ACTIVITY: Please copy every record below exactly, leaving out the pictures.

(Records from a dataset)
+++

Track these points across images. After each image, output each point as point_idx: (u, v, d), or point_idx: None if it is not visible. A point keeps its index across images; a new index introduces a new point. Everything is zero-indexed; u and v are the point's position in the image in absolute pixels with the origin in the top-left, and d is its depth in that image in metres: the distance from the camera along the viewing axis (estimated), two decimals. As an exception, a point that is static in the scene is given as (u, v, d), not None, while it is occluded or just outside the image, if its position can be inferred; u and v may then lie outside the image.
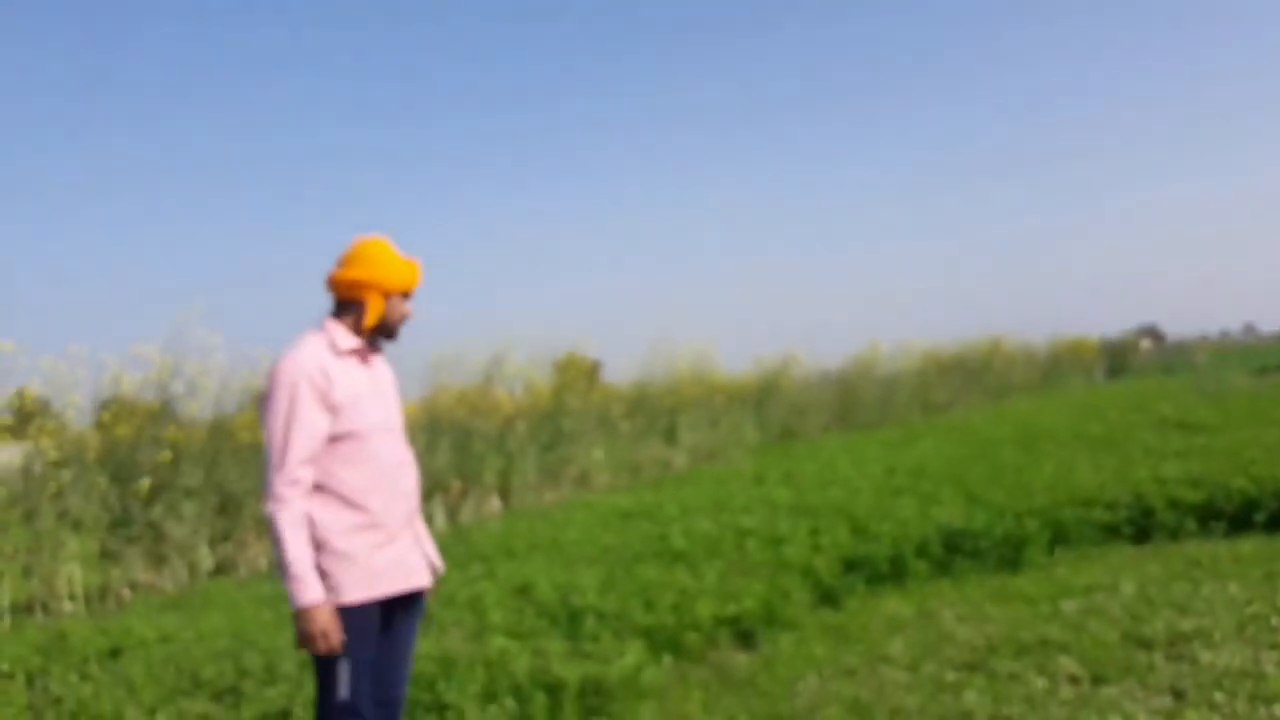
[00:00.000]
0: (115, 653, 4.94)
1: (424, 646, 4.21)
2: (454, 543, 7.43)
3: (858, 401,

+++

ANSWER SPACE:
Track these points across images. After each image, output each point as point_idx: (u, v, d), or point_idx: None if it is not visible. A point keeps its index across images; a new index introduces a new point. Everything is zero-indexed; u and v are the point's position in the image in absolute pixels with the origin in the top-left, and d is its depth in that image in metres: the distance from the camera along the viewing axis (estimated), two decimals. As an exception, a point that is static in the scene is given as (u, v, d), not None, while it is occluded or just outside the image, if its position can be inferred; u and v may then lie outside the image.
[00:00.000]
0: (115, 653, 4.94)
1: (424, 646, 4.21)
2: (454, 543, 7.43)
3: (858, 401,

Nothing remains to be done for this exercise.